Could you reproduce, word for word and line for line, all the text in the records below?

********

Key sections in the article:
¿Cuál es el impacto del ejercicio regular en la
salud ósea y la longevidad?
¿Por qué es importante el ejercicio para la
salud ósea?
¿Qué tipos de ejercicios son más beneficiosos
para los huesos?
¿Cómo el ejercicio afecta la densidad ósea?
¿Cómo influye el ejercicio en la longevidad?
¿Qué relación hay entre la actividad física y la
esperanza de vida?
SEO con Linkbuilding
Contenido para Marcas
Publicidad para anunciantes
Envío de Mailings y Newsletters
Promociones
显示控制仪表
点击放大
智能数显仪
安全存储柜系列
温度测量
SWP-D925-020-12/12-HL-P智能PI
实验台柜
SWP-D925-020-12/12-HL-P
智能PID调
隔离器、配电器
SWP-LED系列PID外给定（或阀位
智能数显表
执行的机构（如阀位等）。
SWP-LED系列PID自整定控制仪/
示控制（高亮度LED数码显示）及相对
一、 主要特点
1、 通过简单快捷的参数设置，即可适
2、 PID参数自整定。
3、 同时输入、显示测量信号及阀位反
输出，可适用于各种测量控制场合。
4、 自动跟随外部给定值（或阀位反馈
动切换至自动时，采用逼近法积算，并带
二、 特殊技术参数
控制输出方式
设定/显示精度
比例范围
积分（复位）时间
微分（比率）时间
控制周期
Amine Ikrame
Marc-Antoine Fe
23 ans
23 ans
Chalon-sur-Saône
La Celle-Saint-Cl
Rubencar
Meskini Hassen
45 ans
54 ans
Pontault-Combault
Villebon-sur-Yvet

********

#### [Expected answer]
Key sections in the article:
¿Cuál es el impacto del ejercicio regular en la
salud ósea y la longevidad?
¿Por qué es importante el ejercicio para la
salud ósea?
¿Qué tipos de ejercicios son más beneficiosos
para los huesos?
¿Cómo el ejercicio afecta la densidad ósea?
¿Cómo influye el ejercicio en la longevidad?
¿Qué relación hay entre la actividad física y la
esperanza de vida?
SEO con Linkbuilding
Contenido para Marcas
Publicidad para anunciantes
Envío de Mailings y Newsletters
Promociones
显示控制仪表
点击放大
智能数显仪
安全存储柜系列
温度测量
SWP-D925-020-12/12-HL-P智能PI
实验台柜
SWP-D925-020-12/12-HL-P
智能PID调
隔离器、配电器
SWP-LED系列PID外给定（或阀位
智能数显表
执行的机构（如阀位等）。
SWP-LED系列PID自整定控制仪/
示控制（高亮度LED数码显示）及相对
一、 主要特点
1、 通过简单快捷的参数设置，即可适
2、 PID参数自整定。
3、 同时输入、显示测量信号及阀位反
输出，可适用于各种测量控制场合。
4、 自动跟随外部给定值（或阀位反馈
动切换至自动时，采用逼近法积算，并带
二、 特殊技术参数
控制输出方式
设定/显示精度
比例范围
积分（复位）时间
微分（比率）时间
控制周期
Amine Ikrame
Marc-Antoine Fe
23 ans
23 ans
Chalon-sur-Saône
La Celle-Saint-Cl
Rubencar
Meskini Hassen
45 ans
54 ans
Pontault-Combault
Villebon-sur-Yvet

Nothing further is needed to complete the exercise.